● PROVIDED PASSAGE:
*** Begin section ***
My regular pulmonary doctors helped me go through all the usual tests, get the medications and monitor my symptoms. But even when I talked to people that work at the pulmonary clinic, they didn’t have a lot of information regarding EBVs. If my doctor knew more about it, she might have recommended it to me. But because she didn’t, I was the one who kept pushing.

Eventually, I got an appointment at a local clinic that does the procedure, and we spent a day going through pulmonary testing, blood work and a special CT scan. After all those tests the doctors said they didn’t think I was a good candidate. I was heartbroken.

So, I decided to get a second opinion from the doctor who had treated my brother. After looking at my charts and reviewing my test results, he said he would do it.

How did the procedure go?

My story is an unusual one in that I had the procedure done twice. The first time, I was in the hospital for three days. I felt good after the procedure, and all was well for a couple of weeks. But driving home from Florida where I had the procedure, to Ohio, where I live, took a lot out of me. I felt worn out. The next day I could hardly move, and my breathing went down fast. I tested positive for pneumonia and was put on antibiotics.
*** End section ***
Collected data
*** Begin section ***
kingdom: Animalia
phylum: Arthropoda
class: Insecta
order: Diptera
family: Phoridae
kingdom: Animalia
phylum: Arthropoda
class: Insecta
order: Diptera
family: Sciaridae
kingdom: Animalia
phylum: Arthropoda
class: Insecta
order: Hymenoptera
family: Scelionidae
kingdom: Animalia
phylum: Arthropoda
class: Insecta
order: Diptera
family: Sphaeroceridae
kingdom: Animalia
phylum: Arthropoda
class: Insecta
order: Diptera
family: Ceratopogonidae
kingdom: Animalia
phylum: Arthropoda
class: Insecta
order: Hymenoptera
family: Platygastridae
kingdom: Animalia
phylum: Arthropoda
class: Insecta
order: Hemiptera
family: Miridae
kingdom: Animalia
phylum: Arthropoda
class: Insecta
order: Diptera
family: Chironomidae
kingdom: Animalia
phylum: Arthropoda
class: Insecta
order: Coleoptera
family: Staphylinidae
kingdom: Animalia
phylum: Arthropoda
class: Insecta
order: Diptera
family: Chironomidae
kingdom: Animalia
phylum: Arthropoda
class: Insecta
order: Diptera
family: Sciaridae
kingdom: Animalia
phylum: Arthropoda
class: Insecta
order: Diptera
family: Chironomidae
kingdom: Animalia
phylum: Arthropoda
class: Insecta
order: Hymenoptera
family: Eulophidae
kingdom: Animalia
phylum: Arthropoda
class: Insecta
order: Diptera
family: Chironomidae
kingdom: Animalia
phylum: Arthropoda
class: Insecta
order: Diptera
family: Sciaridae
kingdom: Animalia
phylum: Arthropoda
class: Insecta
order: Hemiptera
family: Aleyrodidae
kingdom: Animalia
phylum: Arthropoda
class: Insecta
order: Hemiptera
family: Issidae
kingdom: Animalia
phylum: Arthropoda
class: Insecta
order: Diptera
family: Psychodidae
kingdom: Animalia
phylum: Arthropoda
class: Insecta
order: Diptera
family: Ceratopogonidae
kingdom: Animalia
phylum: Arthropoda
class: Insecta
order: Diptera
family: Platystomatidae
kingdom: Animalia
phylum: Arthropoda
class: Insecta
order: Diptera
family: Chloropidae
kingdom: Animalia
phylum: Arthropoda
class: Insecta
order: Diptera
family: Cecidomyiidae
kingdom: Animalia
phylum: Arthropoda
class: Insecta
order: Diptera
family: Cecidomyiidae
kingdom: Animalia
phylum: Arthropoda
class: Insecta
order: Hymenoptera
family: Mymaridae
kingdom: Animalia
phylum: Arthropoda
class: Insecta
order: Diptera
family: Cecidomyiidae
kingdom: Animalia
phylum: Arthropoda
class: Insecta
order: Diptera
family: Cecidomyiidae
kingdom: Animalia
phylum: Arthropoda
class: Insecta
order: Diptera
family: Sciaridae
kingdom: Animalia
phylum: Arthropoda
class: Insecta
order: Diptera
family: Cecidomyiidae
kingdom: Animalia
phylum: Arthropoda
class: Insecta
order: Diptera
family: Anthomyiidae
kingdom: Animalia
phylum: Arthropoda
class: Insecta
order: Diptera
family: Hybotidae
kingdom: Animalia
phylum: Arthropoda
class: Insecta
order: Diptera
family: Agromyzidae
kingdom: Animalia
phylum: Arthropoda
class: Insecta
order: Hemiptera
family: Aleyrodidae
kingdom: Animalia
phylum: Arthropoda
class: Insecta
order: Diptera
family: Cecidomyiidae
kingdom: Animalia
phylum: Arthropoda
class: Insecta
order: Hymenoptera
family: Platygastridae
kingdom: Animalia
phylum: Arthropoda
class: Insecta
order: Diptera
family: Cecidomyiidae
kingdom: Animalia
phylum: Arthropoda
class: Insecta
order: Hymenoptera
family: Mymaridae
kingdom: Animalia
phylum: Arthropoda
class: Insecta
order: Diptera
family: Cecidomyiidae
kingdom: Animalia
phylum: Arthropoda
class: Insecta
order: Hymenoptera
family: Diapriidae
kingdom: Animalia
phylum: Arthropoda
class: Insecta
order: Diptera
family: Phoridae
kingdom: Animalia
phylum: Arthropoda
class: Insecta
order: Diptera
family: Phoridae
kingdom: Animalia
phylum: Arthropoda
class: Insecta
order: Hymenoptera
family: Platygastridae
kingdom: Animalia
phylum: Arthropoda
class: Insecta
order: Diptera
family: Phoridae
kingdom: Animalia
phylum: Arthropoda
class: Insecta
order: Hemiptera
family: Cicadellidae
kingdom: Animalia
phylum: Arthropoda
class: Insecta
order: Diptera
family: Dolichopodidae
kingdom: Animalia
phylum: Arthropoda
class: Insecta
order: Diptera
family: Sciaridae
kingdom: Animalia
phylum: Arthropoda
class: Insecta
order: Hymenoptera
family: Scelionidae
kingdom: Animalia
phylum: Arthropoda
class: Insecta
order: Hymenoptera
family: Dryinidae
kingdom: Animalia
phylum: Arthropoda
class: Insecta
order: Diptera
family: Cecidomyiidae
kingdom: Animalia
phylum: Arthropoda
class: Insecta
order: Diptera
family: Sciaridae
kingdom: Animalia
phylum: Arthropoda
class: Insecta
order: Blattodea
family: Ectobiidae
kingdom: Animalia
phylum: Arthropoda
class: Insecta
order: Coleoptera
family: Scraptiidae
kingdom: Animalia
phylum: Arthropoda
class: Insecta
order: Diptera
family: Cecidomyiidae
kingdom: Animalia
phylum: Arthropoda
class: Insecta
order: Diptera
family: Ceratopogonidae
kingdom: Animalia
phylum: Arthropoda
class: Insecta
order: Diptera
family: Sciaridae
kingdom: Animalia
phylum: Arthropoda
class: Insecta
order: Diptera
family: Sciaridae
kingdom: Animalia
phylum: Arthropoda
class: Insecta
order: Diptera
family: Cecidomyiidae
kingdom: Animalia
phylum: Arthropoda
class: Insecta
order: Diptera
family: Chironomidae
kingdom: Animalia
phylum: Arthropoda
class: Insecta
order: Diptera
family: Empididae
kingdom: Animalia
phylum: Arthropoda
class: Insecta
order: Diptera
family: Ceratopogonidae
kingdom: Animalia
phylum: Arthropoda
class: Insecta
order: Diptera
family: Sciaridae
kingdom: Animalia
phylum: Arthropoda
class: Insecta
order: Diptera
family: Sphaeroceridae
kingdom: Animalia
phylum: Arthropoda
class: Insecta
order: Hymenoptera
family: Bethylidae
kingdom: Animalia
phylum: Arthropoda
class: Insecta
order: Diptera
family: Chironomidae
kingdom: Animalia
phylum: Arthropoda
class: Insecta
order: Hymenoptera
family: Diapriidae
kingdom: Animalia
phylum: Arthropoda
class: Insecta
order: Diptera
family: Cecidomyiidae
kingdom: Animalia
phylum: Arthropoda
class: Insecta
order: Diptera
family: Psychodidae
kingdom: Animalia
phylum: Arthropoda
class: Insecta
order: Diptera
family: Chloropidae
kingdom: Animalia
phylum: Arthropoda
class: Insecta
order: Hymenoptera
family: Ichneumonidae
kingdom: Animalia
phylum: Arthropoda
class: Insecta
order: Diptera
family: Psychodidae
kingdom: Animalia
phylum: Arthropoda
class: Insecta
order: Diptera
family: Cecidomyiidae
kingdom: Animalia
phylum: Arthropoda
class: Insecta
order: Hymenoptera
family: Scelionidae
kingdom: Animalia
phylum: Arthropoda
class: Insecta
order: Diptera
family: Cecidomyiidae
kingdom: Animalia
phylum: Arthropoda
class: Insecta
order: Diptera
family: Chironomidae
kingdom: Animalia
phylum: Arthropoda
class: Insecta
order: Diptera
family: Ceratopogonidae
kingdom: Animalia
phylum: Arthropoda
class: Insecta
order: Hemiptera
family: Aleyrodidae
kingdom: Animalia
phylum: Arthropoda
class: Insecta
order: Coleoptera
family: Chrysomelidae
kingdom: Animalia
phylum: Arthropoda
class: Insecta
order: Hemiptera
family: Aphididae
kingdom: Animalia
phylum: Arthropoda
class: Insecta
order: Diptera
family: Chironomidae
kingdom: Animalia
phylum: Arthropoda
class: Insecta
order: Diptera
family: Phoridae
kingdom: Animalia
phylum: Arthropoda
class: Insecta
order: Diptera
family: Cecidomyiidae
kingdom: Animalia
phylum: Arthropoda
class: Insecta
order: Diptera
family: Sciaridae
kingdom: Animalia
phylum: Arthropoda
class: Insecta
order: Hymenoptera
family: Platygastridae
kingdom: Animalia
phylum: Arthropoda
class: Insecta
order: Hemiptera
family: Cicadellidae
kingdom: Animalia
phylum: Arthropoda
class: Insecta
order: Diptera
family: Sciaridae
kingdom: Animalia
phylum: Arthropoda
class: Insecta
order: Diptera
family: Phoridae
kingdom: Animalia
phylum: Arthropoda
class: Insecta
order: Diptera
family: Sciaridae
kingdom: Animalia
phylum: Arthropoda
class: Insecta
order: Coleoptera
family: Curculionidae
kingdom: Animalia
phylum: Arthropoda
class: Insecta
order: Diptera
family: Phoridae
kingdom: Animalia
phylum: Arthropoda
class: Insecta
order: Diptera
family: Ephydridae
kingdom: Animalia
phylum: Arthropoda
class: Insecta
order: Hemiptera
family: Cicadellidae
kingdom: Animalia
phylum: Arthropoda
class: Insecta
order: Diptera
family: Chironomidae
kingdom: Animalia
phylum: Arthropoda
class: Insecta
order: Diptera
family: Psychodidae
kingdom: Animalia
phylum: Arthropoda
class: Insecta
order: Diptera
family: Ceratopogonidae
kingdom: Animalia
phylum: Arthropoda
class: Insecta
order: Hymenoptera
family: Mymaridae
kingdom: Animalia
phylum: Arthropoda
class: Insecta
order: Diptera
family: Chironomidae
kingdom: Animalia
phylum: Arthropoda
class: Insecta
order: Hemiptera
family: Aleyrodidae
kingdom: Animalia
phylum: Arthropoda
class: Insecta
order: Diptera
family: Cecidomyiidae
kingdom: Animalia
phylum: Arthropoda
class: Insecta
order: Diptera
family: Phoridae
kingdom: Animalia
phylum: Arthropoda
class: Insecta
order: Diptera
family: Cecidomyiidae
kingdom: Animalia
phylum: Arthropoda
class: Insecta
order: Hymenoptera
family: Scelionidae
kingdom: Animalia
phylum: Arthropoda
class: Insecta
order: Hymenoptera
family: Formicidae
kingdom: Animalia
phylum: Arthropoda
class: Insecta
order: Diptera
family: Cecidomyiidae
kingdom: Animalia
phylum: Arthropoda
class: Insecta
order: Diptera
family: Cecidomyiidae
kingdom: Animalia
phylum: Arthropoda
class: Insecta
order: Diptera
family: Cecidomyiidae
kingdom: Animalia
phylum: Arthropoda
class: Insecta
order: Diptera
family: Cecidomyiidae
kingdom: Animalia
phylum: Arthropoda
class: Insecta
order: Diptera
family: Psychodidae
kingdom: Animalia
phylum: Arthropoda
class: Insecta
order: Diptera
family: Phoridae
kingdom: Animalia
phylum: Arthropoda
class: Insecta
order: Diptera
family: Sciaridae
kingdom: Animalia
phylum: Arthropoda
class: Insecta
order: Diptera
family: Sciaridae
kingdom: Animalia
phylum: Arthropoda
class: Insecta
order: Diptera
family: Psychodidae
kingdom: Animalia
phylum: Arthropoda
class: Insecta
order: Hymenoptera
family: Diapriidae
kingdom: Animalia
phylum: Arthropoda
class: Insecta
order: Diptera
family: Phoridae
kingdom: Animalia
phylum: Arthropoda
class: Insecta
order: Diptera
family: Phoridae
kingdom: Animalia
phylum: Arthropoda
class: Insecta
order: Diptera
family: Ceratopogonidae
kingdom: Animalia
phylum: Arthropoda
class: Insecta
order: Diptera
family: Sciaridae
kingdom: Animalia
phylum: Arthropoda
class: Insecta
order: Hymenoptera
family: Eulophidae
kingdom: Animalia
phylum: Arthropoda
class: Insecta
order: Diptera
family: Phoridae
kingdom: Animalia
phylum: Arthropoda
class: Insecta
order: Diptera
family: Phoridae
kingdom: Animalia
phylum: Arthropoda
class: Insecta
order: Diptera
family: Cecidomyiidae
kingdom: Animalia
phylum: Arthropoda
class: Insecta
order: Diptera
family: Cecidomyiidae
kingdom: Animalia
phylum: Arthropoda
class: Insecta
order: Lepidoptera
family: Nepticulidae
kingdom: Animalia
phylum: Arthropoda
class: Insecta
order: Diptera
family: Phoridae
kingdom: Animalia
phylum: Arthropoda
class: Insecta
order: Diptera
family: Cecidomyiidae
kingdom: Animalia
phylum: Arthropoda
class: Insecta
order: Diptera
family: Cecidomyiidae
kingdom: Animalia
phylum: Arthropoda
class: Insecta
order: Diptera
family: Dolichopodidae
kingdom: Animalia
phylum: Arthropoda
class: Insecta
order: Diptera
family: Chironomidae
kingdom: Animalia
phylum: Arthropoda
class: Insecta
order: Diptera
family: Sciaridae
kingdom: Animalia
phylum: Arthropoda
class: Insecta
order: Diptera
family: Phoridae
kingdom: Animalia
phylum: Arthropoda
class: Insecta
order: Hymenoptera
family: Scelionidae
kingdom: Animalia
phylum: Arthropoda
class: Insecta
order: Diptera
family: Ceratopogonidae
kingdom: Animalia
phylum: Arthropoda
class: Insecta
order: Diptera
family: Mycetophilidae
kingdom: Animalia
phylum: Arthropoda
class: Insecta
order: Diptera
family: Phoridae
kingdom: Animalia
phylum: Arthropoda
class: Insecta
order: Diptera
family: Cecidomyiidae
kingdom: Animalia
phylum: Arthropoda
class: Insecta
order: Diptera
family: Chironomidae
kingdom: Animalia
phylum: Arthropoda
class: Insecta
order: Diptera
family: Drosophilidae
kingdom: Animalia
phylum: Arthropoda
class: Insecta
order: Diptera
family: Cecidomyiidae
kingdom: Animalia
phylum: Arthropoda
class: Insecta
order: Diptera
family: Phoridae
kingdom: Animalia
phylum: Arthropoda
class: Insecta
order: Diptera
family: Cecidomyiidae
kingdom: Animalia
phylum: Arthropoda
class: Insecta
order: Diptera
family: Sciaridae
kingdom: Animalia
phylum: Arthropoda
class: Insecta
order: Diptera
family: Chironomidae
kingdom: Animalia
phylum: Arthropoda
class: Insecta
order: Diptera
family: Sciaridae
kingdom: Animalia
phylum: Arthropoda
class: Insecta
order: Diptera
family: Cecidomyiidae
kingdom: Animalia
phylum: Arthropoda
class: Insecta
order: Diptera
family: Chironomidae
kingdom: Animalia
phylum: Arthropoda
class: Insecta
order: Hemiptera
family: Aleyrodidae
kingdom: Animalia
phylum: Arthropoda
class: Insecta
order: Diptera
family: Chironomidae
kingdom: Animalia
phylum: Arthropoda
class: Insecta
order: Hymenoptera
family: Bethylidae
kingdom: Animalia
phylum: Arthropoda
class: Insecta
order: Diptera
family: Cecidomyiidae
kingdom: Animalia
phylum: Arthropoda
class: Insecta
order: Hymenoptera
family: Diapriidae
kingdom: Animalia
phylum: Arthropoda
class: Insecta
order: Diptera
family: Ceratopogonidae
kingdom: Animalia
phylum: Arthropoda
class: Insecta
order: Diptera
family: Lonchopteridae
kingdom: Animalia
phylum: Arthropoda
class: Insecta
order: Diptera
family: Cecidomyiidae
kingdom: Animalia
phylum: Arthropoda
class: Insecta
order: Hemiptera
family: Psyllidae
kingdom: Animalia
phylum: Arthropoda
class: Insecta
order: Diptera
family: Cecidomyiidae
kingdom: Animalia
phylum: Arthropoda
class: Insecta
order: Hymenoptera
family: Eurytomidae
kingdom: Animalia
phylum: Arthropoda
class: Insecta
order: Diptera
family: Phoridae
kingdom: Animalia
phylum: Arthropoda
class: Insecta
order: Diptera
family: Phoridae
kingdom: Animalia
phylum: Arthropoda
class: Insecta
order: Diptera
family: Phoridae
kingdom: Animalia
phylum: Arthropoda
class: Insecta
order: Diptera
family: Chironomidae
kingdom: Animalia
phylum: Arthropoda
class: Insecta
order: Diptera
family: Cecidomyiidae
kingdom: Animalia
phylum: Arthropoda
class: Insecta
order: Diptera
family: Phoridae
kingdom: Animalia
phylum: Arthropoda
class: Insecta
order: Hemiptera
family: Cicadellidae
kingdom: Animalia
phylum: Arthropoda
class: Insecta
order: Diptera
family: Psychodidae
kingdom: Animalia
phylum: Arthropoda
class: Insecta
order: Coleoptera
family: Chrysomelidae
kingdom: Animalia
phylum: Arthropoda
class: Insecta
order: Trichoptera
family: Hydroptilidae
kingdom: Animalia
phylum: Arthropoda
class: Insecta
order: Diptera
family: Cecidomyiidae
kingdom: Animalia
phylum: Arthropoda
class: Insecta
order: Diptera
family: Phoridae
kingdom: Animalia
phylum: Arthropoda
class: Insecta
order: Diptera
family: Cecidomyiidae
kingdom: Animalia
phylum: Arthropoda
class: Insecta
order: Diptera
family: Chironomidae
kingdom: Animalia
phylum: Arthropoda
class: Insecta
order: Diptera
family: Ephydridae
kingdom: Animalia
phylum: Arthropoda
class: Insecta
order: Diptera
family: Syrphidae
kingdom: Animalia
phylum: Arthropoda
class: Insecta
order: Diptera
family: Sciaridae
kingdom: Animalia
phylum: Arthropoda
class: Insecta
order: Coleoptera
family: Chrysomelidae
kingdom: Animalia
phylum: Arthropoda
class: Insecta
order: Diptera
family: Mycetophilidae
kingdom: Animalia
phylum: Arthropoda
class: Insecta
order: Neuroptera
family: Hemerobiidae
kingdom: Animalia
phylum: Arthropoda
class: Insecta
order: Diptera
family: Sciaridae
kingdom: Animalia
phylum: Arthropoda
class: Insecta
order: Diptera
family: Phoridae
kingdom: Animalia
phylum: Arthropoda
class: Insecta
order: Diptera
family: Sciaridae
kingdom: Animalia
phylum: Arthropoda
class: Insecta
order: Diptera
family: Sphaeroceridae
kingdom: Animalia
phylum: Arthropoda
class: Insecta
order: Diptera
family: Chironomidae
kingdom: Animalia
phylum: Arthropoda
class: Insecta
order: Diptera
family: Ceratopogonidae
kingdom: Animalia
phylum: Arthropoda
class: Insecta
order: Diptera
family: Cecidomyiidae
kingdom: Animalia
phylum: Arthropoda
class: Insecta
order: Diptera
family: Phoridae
*** End section ***
● WORK ITEM A: In the account of the EBV procedure, which tests did the narrator go through during the day at the local clinic?
● WORK ITEM B: Continue the account of the EBV procedure, starting right after its final sentence.
The rows come from a separate source.

● TASK ANSWER A: Pulmonary testing, blood work and a special CT scan.

● TASK ANSWER B:
Since I was having such a hard time breathing, a doctor in Ohio suggested I remove the valves, and I was back where I started. I returned home the same day the valves came out and rested. It was a slow go to get my breath back. I could only walk 15-20 steps before needing to stop to catch my breath or go back on oxygen. When you feel like that, it’s hard to get motivated to do things. So, I asked my doctor how soon we could re-insert them. My doctor recommended we try again and I was confident this would work. The second time, I also stayed in the hospital for three days after the procedure.

How are you feeling now?

It’s been incredible. Before, I would take a few steps and then have to wait to catch my breath. I started pulmonary rehabilitation and that got me off the couch and moving. I have a pedometer to watch my steps. Every day I can do something that I couldn’t do before. My boyfriend said, “Hey, look at you go!”

Now I have so many plans. My boyfriend and I have a motorhome and hope to travel. Before the procedure, it just wasn’t possible for me to go with him on an adventure. I have a son in California and we’re going to go visit him for a few months. Being able to do that is everything to me.

Living with chronic lung disease can be challenging, and support is available to help you learn more about disease management and connect with others going through similar challenges. I would encourage others to advocate for themselves and learn more about the endobronchial valve treatment. There is no cure for this disease but there can still be years of good living.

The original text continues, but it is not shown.